It took me a while to realise that the Y-axis labels on the “Monkeys Wedding” chart (who comes up with those names??) designated wind, not rain (which has been far more relevant here in Eastern Australia than anything else, and which is the main object of the chart, given that wind is more thoroughly covered in the “Sailor’s Delight” one).
The names are related to weather. Monkeys Wedding, for example, is the term used to describe a absolutely cloudless sky in some countries. I used generic terms so that if you edit the graph, the name does not get misleading. For example, if I called it the “Rain” graph and you turned off the rain, the “Rain” name would be wrong.
It is difficult to find a balance between simplicity and helpful guides. For example, if I labelled the axis “Wind”, this will add clutter to the graph but after a few days, the label becomes useless because you know that it’s the wind axis now.

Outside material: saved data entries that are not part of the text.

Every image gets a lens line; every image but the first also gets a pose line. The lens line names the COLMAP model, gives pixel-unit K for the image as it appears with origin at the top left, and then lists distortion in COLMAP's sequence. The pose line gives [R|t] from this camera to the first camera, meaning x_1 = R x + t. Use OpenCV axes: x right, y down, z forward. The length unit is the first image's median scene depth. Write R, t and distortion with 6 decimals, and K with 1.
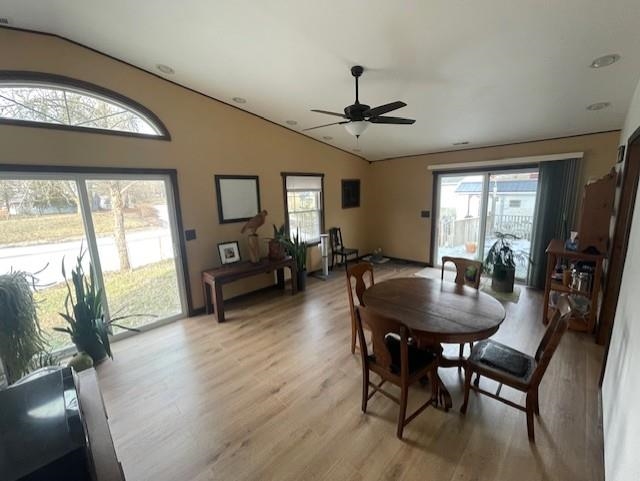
lens RADIAL K [[262.4, 0, 322.2], [0, 262.4, 236.8], [0, 0, 1]] dist [-0.000813, -0.000103]
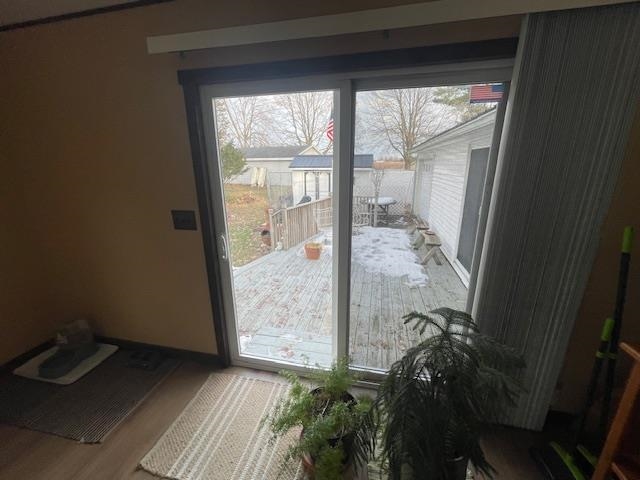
lens RADIAL K [[262.4, 0, 322.2], [0, 262.4, 236.3], [0, 0, 1]] dist [-0.000813, -0.000103]
pose [[0.845195, -0.121552, 0.520452, 0.454881], [0.074173, 0.991048, 0.111007, -0.111666], [-0.529286, -0.055219, 0.846645, 0.791407]]
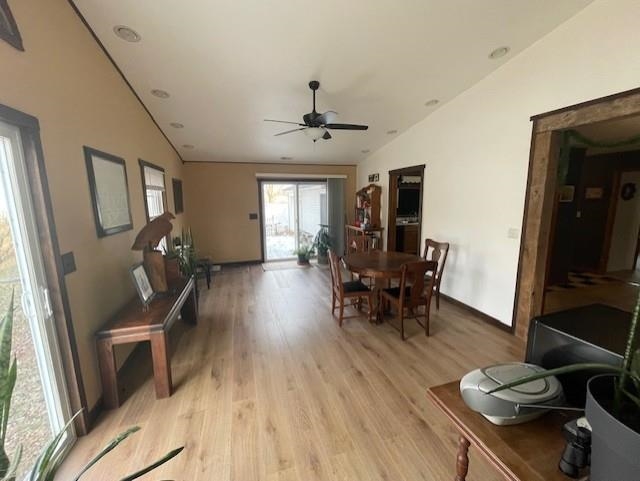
lens RADIAL K [[260.9, 0, 320.0], [0, 260.9, 240.5], [0, 0, 1]] dist [-0.000469, 0.000042]
pose [[0.477654, -0.115435, 0.870932, -0.546053], [0.141762, 0.988467, 0.053265, -0.007239], [-0.867035, 0.098023, 0.488509, 0.286315]]
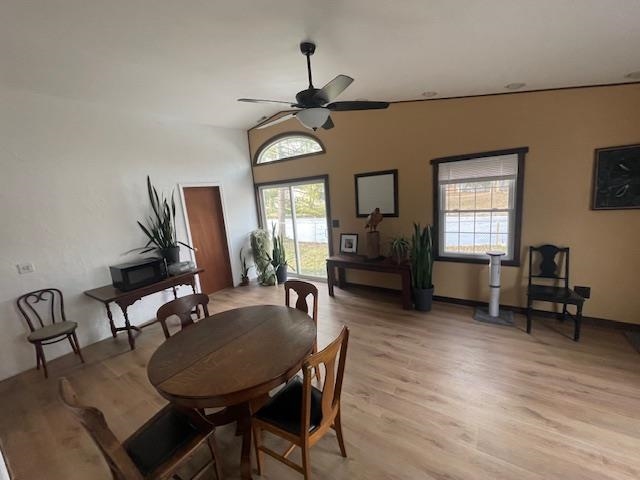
lens RADIAL K [[262.4, 0, 322.2], [0, 262.4, 236.3], [0, 0, 1]] dist [-0.000813, -0.000103]
pose [[0.174037, 0.174423, -0.969169, 0.598429], [-0.095429, 0.982543, 0.159694, -0.115251], [0.980104, 0.064694, 0.187644, 0.546743]]
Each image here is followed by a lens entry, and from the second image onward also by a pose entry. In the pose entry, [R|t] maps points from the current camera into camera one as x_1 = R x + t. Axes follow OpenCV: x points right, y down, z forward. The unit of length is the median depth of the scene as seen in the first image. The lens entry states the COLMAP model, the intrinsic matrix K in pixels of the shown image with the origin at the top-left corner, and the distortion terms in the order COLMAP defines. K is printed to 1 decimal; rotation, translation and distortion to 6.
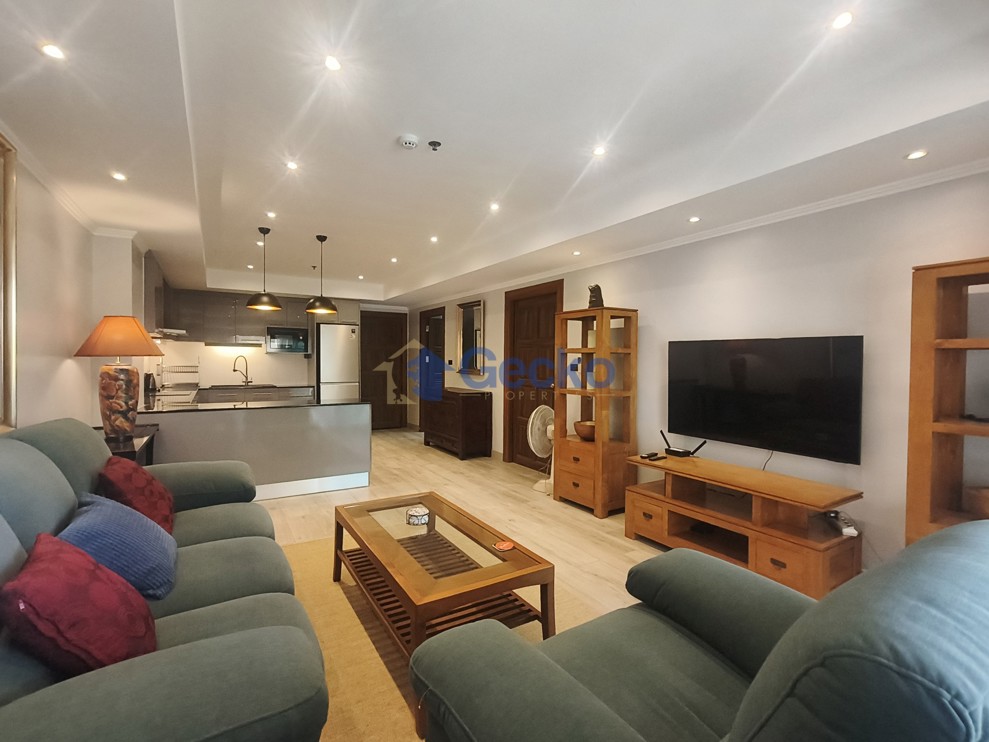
lens RADIAL K [[467.6, 0, 494.5], [0, 467.6, 371.0], [0, 0, 1]] dist [0.000854, 0.000748]
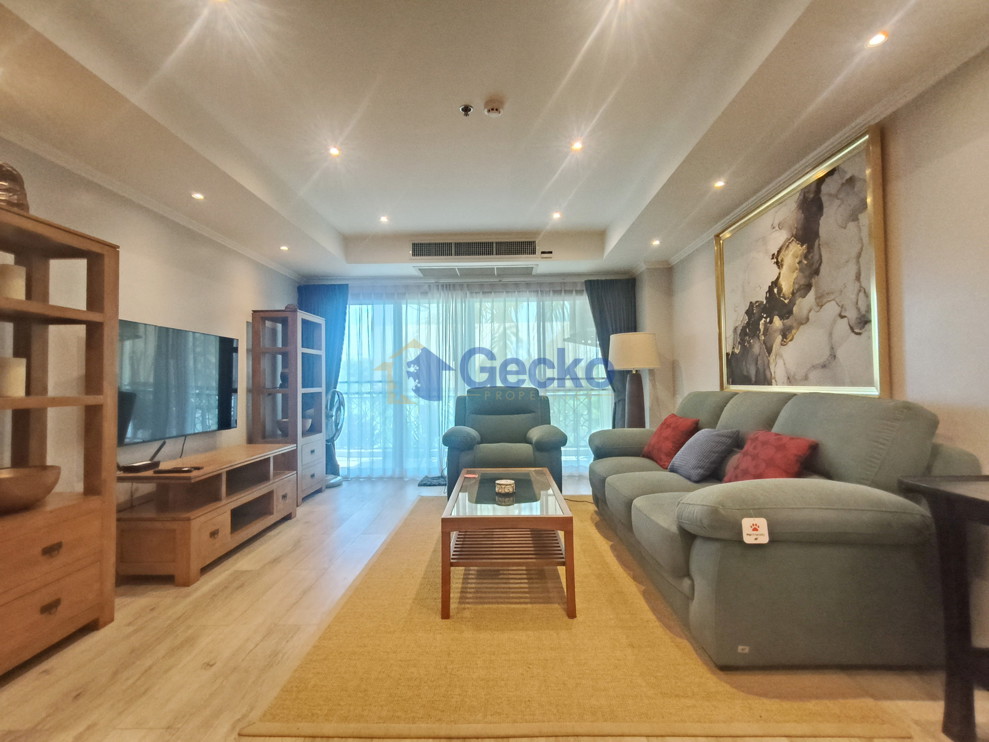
lens RADIAL K [[467.6, 0, 494.5], [0, 467.6, 371.0], [0, 0, 1]] dist [0.000854, 0.000748]
pose [[-0.845430, 0.011181, 0.533970, -0.433613], [0.017758, 0.999817, 0.007181, 0.019544], [-0.533792, 0.015553, -0.845473, 1.150318]]
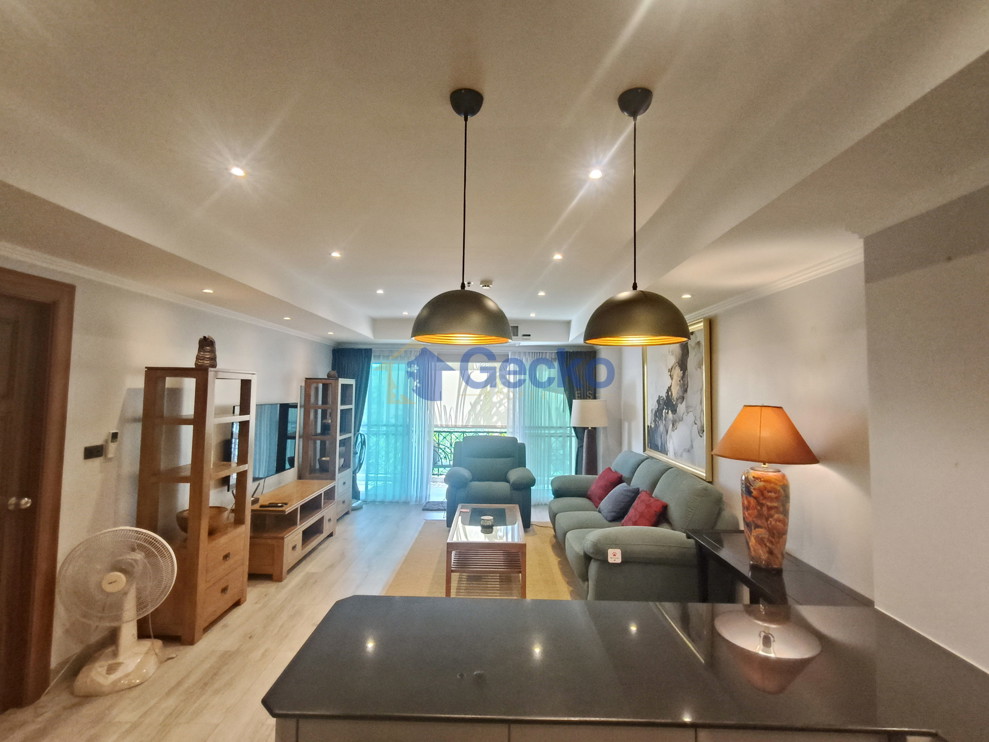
lens RADIAL K [[456.7, 0, 494.5], [0, 456.7, 371.0], [0, 0, 1]] dist [0.000887, 0.000057]
pose [[-0.853059, 0.002216, 0.521810, -0.624044], [-0.010747, 0.999704, -0.021816, -0.116605], [-0.521704, -0.024218, -0.852782, 1.432148]]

If I had my way, I would remove many things, like the icons in the top right of the graphs.
You can edit the graph and add the second axis.

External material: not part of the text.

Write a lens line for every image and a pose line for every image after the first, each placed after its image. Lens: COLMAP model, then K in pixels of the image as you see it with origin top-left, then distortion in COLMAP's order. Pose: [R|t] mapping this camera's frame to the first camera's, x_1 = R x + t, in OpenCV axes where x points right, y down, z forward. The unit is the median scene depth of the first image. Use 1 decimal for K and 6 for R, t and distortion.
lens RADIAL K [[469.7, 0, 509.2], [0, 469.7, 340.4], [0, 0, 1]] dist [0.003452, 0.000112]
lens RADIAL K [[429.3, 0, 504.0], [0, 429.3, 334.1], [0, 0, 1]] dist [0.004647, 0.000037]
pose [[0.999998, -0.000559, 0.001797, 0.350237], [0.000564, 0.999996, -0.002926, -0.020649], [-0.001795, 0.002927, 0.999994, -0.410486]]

Doesn’t work, especially for areas because if the area overlaps the axis, you cannot see the numbers because they are the same color.

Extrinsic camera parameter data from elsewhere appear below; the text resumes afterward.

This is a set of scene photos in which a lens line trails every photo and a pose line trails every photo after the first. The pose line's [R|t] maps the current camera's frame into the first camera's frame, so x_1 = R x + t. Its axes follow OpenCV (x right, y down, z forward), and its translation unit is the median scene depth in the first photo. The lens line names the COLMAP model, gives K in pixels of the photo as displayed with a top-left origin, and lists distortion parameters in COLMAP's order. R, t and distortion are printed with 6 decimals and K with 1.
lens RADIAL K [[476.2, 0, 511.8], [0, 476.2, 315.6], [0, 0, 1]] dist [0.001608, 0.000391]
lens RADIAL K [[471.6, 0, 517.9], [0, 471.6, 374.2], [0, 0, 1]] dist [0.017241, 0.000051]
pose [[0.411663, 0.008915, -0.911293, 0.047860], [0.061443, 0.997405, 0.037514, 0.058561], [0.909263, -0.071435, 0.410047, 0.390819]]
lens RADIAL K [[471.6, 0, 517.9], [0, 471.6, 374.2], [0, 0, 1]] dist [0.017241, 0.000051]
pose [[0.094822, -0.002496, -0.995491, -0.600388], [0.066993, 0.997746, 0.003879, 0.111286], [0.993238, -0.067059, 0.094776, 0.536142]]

Sure, I can do many cool tricks like inverting the colour if the area overlaps or having help tips (e.g., axis labels) that fade over time (both of which are on the todo list), but it’s all about time and priorities.
Sorry, didn’t mean to question your design decisions I was just curious…
That’s cool! Except… I’m a cheapo free user (bc I don’t need the premium data sources and longer range forecasts).
I didn’t think you were question my design decision. I was just answering your curiosity. It also helps when people understand how we come to decisions.